In his message to mark the 30th World Day of the Sick on February 11, Pope Francis spoke directly to health care workers, recognising the importance of their work as infection rates and deaths from COVID-19 continue to rise.
This year’s theme is “Be merciful, even as your Father is merciful”, taken from Luke’s Gospel. Pope Francis says: “Dear healthcare workers, your service alongside the sick, carried out with love and competence, transcends the bounds of your profession and becomes a mission.
“Your hands, which touch the suffering flesh of Christ, can be a sign of the merciful hands of the Father. Be mindful of the great dignity of your profession, as well as the responsibility that it entails.”
The Catholic Church’s World Day of the Sick, established by St John Paul II, is held on February 11, the Feast of Our Lady of Lourdes. It is an opportunity to devote special attention to the sick and to those who provide them with assistance and care both in health care institutions and within families and communities.
Bishop Karol Kulczycki SDS, the Bishop Delegate for Health for the Australian Catholic Bishops Conference, said its health care services are a source of great pride for the Church.
“Fulfilling Jesus’ call to the ministry of healing, the Catholic Church was at the forefront of the development of hospitals around the world and remains at the forefront of providing care, including through the pandemic,” said Bishop Kulczycki.
“We honour those who are carrying out the healing ministry in the name of Christ, the Divine Healer and the inspiration of our service for all through our hospitals, aged care and other services.”
Catholic Health Australia CEO Pat Garcia said Pope Francis’ message urges the community to remember both the sick and the people who are caring for them.
“For the past two years, health care workers have been working incredibly hard to protect those who are in their care, often at great personal sacrifice to themselves,” Mr Garcia said.
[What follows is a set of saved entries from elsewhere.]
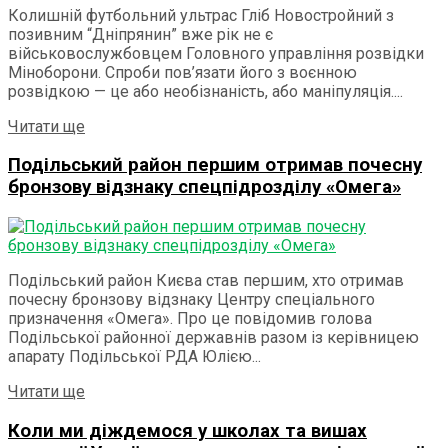
Колишній футбольний ультрас Гліб Новостройний з
позивним “Дніпрянин” вже рік не є
військовослужбовцем Головного управління розвідки
Міноборони. Спроби пов’язати його з воєнною
розвідкою — це або необізнаність, або маніпуляція....
Details
Читати ще
Подільський район першим отримав почесну
бронзову відзнаку спецпідрозділу «Омега»
Подільський район Києва став першим, хто отримав
почесну бронзову відзнаку Центру спеціального
призначення «Омега». Про це повідомив голова
Подільської районної державнів разом із керівницею
апарату Подільської РДА Юлією...
Details
Читати ще
Коли ми діждемося у школах та вишах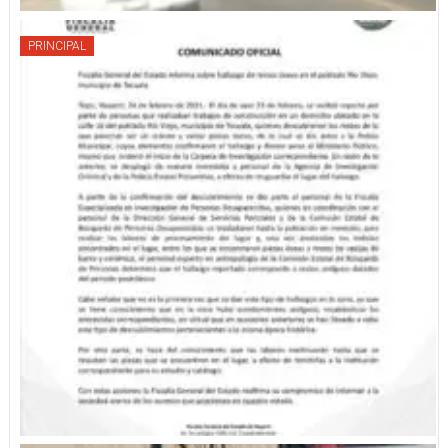
PRINCIPAL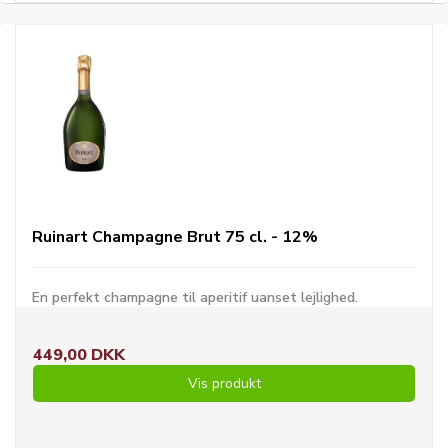
Ruinart Champagne Brut 75 cl. - 12%
En perfekt champagne til aperitif uanset lejlighed.
449,00 DKK
Vis produkt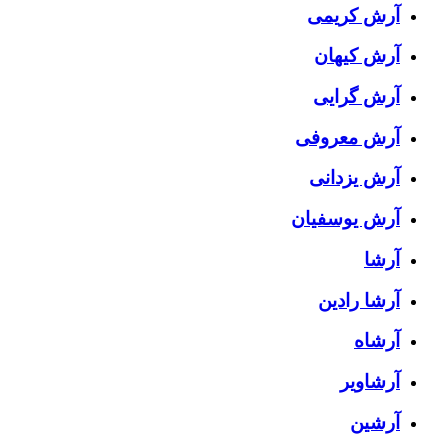
آرش کریمی
آرش کیهان
آرش گرایی
آرش معروفی
آرش یزدانی
آرش یوسفیان
آرشا
آرشا رادین
آرشاه
آرشاویر
آرشین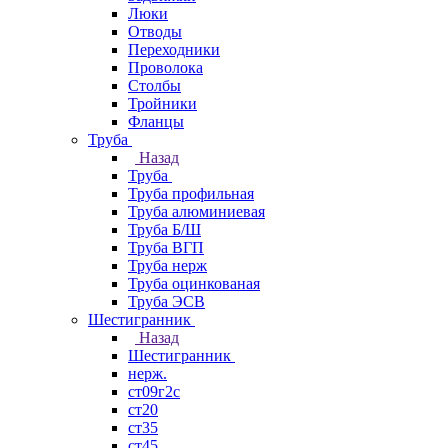
Люки
Отводы
Переходники
Проволока
Столбы
Тройники
Фланцы
Труба
Назад
Труба
Труба профильная
Труба алюминиевая
Труба Б/Ш
Труба ВГП
Труба нерж
Труба оцинкованая
Труба ЭСВ
Шестигранник
Назад
Шестигранник
нерж.
ст09г2с
ст20
ст35
ст45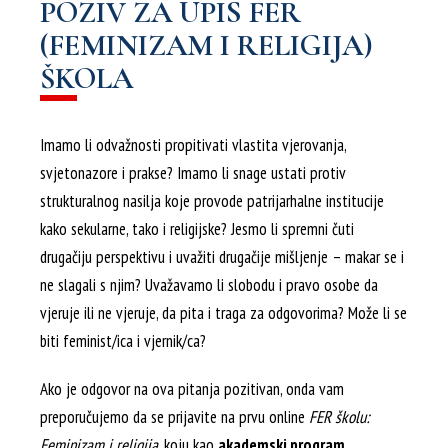
POZIV ZA UPIS FER
(FEMINIZAM I RELIGIJA)
ŠKOLA
Imamo li odvažnosti propitivati vlastita vjerovanja,
svjetonazore i prakse? Imamo li snage ustati protiv
strukturalnog nasilja koje provode patrijarhalne institucije
kako sekularne, tako i religijske? Jesmo li spremni čuti
drugačiju perspektivu i uvažiti drugačije mišljenje – makar se i
ne slagali s njim? Uvažavamo li slobodu i pravo osobe da
vjeruje ili ne vjeruje, da pita i traga za odgovorima? Može li se
biti feminist/ica i vjernik/ca?
Ako je odgovor na ova pitanja pozitivan, onda vam
preporučujemo da se prijavite na prvu online
FER školu:
Feminizam
i religija,
koju kao
akademski program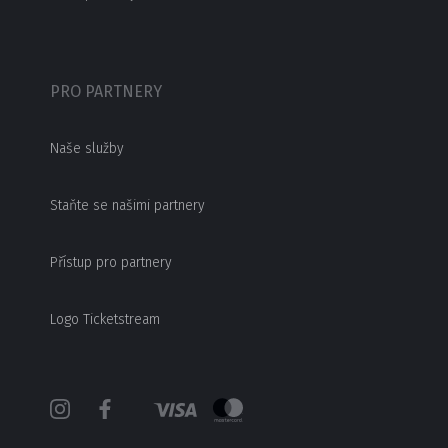
PRO PARTNERY
Naše služby
Staňte se našimi partnery
Přístup pro partnery
Logo Ticketstream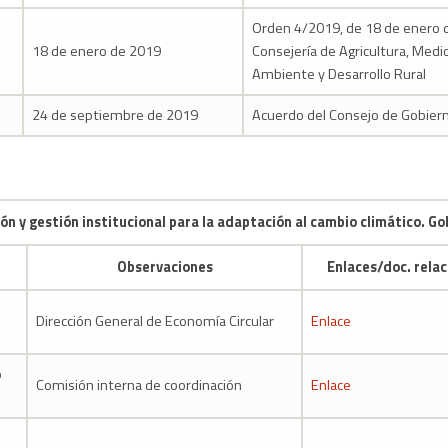
Orden 4/2019, de 18 de enero d
18 de enero de 2019
Consejería de Agricultura, Medi
Ambiente y Desarrollo Rural
24 de septiembre de 2019
Acuerdo del Consejo de Gobier
ón y gestión institucional para la adaptación al cambio climático. Go
Observaciones
Enlaces/doc. rela
Dirección General de Economía Circular
Enlace
o
Comisión interna de coordinación
Enlace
“In a world dominated by numbers of cases and death, our carers have never lost sight of the individual at the heart of the suffering and treated them with compassion and mercy.”
To that end, Catholic Health Australia and Australian Catholic University are convening a panel of speakers on the World Day of the Sick to participate in a webinar to discuss some of the emerging impacts of the COVID-19 pandemic on the health care workforce: burn-out, fatigue and withdrawal.
Mr Garcia said: “The pandemic has shown there are great inequalities in health care around the world, and that even here in Australia there are some who have been harder hit. World Day of the Sick should remind us all that we should place great value in caring for the frail and the needy.”
To invite others to also mark the day, Catholic Health Australia has distributed hundreds of specially commissioned lapel ribbons to Catholic leaders, politicians and members.